Streamlining Pre-vetting of Notices and Advertisements
31 Jan 2008
The SFC proposes to streamline the pre-vetting of notices and advertisements of collective investment schemes authorised by the SFC under four Product Codes (Note 1). The proposed changes are set out in a consultation paper issued by the SFC today.
The SFC recognises that the current regulatory requirement for detailed pre-vetting of notices and advertisements adds costs and delay to the market. The SFC therefore proposes to replace pre-vetting with post-vetting and monitoring in so far as the law permits.
This initiative would help improve the timeliness of notification to investors and the promotion of products by the market. The proposed changes would also better align Hong Kong’s regulatory requirements with international standards and practices in this area.
Mrs Alexa Lam, the SFC’s Executive Director of Intermediaries and Investment Products, said: “We are committed to promoting and strengthening the position of Hong Kong as an asset management hub in Asia. The current proposal is another step towards lowering compliance costs and keeping the rules simple.”
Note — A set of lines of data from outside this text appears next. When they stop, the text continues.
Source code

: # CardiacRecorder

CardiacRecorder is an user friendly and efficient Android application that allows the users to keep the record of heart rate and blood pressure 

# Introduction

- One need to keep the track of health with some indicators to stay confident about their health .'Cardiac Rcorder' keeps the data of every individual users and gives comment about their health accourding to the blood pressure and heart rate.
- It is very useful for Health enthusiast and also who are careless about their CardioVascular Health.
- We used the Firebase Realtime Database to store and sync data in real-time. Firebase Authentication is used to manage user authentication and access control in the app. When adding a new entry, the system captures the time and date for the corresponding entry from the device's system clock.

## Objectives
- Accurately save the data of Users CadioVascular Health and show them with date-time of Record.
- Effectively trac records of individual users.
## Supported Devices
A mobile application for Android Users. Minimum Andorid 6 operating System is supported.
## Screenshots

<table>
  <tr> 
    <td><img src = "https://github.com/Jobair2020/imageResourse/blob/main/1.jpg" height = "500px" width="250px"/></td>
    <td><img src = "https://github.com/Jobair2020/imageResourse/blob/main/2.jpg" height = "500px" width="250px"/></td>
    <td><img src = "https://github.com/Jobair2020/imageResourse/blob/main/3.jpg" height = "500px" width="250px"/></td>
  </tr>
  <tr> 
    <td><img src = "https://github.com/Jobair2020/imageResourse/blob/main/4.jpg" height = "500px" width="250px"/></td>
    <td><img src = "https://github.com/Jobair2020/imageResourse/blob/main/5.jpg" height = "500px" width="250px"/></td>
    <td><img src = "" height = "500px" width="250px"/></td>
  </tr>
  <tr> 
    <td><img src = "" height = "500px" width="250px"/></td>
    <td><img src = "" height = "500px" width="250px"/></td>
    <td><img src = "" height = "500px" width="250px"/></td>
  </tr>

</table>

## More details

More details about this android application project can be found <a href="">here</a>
The key aspects of the proposal are:
- to remove pre-vetting for most notices as well as advertisements falling within the exemptions under the Securities and Futures Ordinance (Note 2). On implementation, the SFC will continue to monitor compliance through subsequent reviews of filed notices and surveillance of issued advertisements.
- to establish a common set of advertising guidelines for all schemes authorised under the four Product Codes. The revised guidelines will provide more specific guidance to the market in terms of disclosure and presentation requirements in advertisements.
- to invite comments on whether back-tested and simulated performance information should be allowed for passively managed formula funds.
The public are invited to submit comments in writing before 29 February 2008. Following the consultation, the SFC will publish a conclusions paper to summarise the views collected and set out the final proposal.
The Consultation Paper is available at the SFC office and on the SFC website at www.sfc.hk.
Comments may be sent:
by mail to:
Investment Products Department
Intermediaries and Investment Products Division
The Securities and Futures Commission
8/F Chater House
8 Connaught Road Central
Hong Kong
by fax to:
(852) 2877 0318
by online submission at:
http://www.sfc.hk
by email to:
ipconsult@sfc.hk
Ends
Notes to Editor:
1. The four Product Codes are the Code on Unit Trusts and Mutual Funds, the Code on Investment-Linked Assurance Schemes, the Code on Pooled Retirement Funds and the Code on MPF Products. These Product Codes establish guidelines for the authorisation of collective investment schemes.
2. Under section 103 of the SFO, it is unlawful to offer any collective investment schemes to the public in Hong Kong, unless it is authorised by the SFC, or is exempted under the SFO.